Ever the student
October 5, 2021
Ever the student, I decided to complete the Google Certificate in Foundations of User Experience (UX) Design with Coursera.
I took notes. Lots of notes! Junior High Alison is alive and well — behold the highlighters and outlined headers. Junior High Alison also likes that she received 97.41%.
I went through this course almost every morning over the past 4 months because I wanted to learn about building wireframes, how design sprints work, and the thinking behind designing with accessibility and equity in mind.
But there’s another reason. As a writing and digital strategy instructor at the University of Toronto (SCS), I also wanted to study HOW online courses, outside of university and college continuing ed programs, are designed and delivered. What works? What doesn’t (Guh– Discussion Forums are a nightmare everywhere).

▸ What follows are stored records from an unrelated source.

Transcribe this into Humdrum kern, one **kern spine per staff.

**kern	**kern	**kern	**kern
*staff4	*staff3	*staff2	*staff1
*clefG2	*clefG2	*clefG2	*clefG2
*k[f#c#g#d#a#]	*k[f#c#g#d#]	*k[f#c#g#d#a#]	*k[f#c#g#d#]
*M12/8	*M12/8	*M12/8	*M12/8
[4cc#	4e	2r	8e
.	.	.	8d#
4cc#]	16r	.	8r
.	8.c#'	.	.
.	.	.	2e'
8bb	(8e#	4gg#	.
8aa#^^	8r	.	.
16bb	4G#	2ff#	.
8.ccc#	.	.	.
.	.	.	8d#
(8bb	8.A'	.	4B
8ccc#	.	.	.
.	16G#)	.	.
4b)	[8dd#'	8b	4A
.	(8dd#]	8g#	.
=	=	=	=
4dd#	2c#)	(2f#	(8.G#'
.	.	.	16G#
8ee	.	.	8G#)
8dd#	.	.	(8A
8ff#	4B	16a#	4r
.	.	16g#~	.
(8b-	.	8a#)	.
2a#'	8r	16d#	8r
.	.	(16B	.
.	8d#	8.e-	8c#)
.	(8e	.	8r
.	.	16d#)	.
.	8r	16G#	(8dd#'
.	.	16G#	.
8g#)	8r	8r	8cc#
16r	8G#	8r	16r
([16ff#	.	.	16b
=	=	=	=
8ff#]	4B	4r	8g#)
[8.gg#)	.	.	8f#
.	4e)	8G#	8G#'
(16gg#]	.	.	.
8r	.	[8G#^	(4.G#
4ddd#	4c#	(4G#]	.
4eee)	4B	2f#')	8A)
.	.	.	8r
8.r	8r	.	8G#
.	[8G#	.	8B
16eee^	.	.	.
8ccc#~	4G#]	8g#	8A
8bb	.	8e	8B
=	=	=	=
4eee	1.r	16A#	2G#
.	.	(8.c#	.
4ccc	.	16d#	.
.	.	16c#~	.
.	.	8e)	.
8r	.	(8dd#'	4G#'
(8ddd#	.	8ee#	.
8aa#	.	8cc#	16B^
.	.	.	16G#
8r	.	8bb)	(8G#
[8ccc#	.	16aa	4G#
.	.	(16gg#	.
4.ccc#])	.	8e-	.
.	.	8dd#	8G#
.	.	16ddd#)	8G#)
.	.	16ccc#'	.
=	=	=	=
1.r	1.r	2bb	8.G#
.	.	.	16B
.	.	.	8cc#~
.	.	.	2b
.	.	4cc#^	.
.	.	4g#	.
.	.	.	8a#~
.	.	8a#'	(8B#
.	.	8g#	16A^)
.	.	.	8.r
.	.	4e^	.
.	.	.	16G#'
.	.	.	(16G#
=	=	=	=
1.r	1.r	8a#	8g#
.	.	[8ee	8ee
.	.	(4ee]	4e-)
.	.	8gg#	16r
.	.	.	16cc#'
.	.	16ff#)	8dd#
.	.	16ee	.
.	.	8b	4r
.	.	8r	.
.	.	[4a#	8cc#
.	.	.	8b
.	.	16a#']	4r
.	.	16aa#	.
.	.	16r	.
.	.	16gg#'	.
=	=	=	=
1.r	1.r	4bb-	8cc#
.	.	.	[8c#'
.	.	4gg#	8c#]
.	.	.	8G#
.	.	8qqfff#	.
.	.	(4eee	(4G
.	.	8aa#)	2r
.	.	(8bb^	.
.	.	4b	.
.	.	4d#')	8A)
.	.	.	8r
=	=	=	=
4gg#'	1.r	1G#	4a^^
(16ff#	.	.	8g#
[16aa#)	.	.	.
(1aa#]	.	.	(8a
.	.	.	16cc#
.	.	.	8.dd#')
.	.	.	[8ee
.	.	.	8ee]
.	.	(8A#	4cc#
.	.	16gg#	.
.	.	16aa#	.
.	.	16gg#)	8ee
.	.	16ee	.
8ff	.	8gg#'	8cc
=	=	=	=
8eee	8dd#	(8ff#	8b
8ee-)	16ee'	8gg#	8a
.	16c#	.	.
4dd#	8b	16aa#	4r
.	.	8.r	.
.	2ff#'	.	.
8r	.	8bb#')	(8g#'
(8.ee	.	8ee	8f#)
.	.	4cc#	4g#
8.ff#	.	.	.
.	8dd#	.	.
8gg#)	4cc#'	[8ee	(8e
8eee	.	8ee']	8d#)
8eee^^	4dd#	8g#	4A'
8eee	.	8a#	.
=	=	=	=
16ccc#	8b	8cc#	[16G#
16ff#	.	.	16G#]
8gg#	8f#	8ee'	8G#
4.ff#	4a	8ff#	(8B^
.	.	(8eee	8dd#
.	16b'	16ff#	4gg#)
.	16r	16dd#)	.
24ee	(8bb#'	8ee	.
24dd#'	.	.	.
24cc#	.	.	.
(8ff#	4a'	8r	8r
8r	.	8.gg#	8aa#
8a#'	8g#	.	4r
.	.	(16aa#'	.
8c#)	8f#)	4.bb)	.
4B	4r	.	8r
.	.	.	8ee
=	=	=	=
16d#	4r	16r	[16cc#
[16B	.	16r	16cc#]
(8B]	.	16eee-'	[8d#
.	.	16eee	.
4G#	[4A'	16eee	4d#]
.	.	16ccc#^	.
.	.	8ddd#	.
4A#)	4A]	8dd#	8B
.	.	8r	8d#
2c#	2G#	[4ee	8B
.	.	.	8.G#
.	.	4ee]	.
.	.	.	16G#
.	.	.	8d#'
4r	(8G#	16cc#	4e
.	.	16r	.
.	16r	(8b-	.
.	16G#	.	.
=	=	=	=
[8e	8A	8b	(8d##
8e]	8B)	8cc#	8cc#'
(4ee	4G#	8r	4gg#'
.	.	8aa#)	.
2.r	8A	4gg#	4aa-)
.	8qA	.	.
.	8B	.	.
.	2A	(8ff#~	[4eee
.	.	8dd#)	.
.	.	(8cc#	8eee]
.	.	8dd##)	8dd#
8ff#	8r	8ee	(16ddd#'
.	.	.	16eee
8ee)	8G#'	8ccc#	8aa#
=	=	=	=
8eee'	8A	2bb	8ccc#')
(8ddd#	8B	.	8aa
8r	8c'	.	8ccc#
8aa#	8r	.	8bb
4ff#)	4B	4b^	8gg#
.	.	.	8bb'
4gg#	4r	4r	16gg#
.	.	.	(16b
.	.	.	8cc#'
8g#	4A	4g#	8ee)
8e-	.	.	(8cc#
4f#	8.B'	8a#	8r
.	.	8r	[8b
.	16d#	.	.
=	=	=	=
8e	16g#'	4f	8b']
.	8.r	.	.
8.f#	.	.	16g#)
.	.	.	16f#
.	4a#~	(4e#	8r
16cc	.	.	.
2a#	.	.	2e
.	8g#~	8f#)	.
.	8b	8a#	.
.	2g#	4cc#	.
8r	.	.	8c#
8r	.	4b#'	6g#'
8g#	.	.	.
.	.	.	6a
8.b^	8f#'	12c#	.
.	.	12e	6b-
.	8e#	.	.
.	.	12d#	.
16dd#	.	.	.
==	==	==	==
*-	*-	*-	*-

The takeaway: None of us should be ignoring the fact that in the last three years a significant number of employers have dropped the 4-year degree as a job requirement, and are hiring candidates who have successfully completed these short, intense bursts of education. This includes Bayer, Deloitte, Accenture, T-Mobile, Best Buy, and AKDM.
These companies are offering Google grads well-paid entry-level positions in today’s most in-demand professions: UX Design, Data Analytics, IT Support and Android Development, starting at $68K USD.
Given the state of social media and its effect on democracy and civil discourse, if we actively care about each other and the common good we should upgrade our skills andcontinue to study the humanities (art, ethics, philosophy, history) to make ourselves better employees, better bosses, and better humans. Mark Zuckerberg famously skipped the humanities at Harvard.